* PROBLEM DESCRIPTION
Apart from the pictures, every entry below must be given again exactly.

# # #

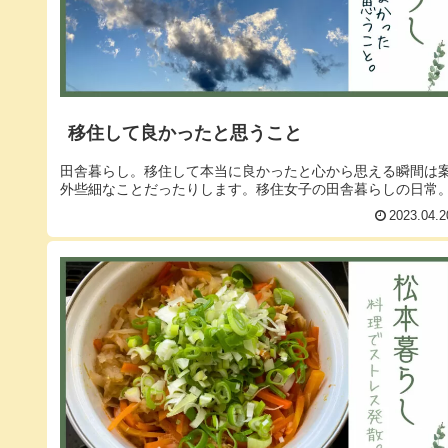
移住して良かったと思うこと
田舎暮らし。移住して本当に良かったと心から思える瞬間は
外些細なことだったりします。移住女子の田舎暮らしの日常
2023.04.2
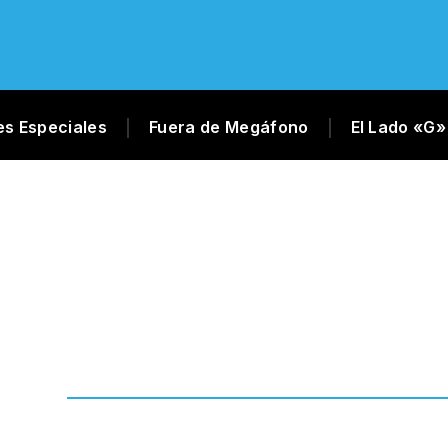
es Especiales
Fuera de Megáfono
El Lado «G»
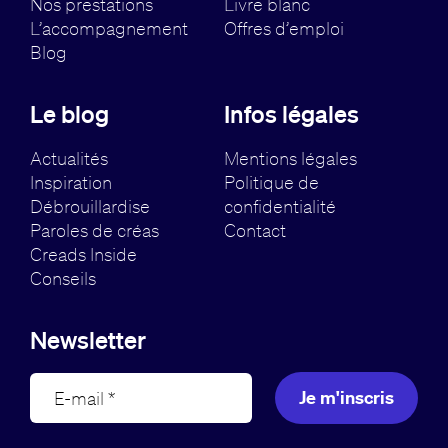
Nos prestations
Livre blanc
L’accompagnement
Offres d’emploi
Blog
Le blog
Infos légales
Actualités
Mentions légales
Inspiration
Politique de
Débrouillardise
confidentialité
Paroles de créas
Contact
Creads Inside
Conseils
Newsletter
Je m'inscris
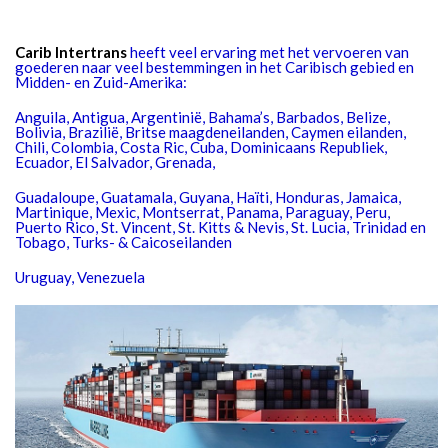
Carib Intertrans
heeft veel ervaring met het vervoeren van
goederen naar veel bestemmingen in het Caribisch gebied en
Midden- en Zuid-Amerika:
Anguila, Antigua, Argentinië, Bahama’s, Barbados, Belize,
Bolivia, Brazilië, Britse maagdeneilanden, Caymen eilanden,
Chili, Colombia, Costa Ric, Cuba, Dominicaans Republiek,
Ecuador, El Salvador, Grenada,
Guadaloupe, Guatamala, Guyana, Haïti, Honduras, Jamaica,
Martinique, Mexic, Montserrat, Panama, Paraguay, Peru,
Puerto Rico, St. Vincent, St. Kitts & Nevis, St. Lucia, Trinidad en
Tobago, Turks- & Caicoseilanden
Uruguay, Venezuela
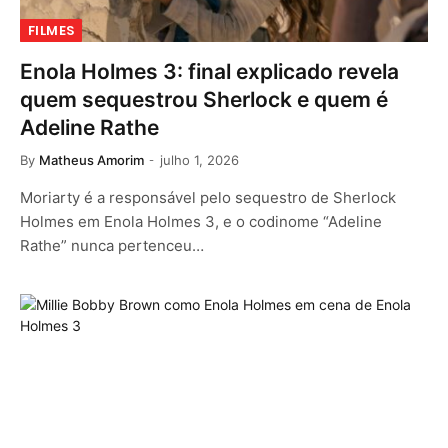
FILMES
Enola Holmes 3: final explicado revela
quem sequestrou Sherlock e quem é
Adeline Rathe
By
Matheus Amorim
julho 1, 2026
Moriarty é a responsável pelo sequestro de Sherlock
Holmes em Enola Holmes 3, e o codinome “Adeline
Rathe” nunca pertenceu…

# # #

* PROBLEM SOLUTION
移住して良かったと思うこと
田舎暮らし。移住して本当に良かったと心から思える瞬間は
外些細なことだったりします。移住女子の田舎暮らしの日常
2023.04.2
es Especiales
Fuera de Megáfono
El Lado «G»
Nos prestations
Livre blanc
L’accompagnement
Offres d’emploi
Blog
Le blog
Infos légales
Actualités
Mentions légales
Inspiration
Politique de
Débrouillardise
confidentialité
Paroles de créas
Contact
Creads Inside
Conseils
Newsletter
Je m'inscris
Carib Intertrans
heeft veel ervaring met het vervoeren van
goederen naar veel bestemmingen in het Caribisch gebied en
Midden- en Zuid-Amerika:
Anguila, Antigua, Argentinië, Bahama’s, Barbados, Belize,
Bolivia, Brazilië, Britse maagdeneilanden, Caymen eilanden,
Chili, Colombia, Costa Ric, Cuba, Dominicaans Republiek,
Ecuador, El Salvador, Grenada,
Guadaloupe, Guatamala, Guyana, Haïti, Honduras, Jamaica,
Martinique, Mexic, Montserrat, Panama, Paraguay, Peru,
Puerto Rico, St. Vincent, St. Kitts & Nevis, St. Lucia, Trinidad en
Tobago, Turks- & Caicoseilanden
Uruguay, Venezuela
FILMES
Enola Holmes 3: final explicado revela
quem sequestrou Sherlock e quem é
Adeline Rathe
By
Matheus Amorim
julho 1, 2026
Moriarty é a responsável pelo sequestro de Sherlock
Holmes em Enola Holmes 3, e o codinome “Adeline
Rathe” nunca pertenceu…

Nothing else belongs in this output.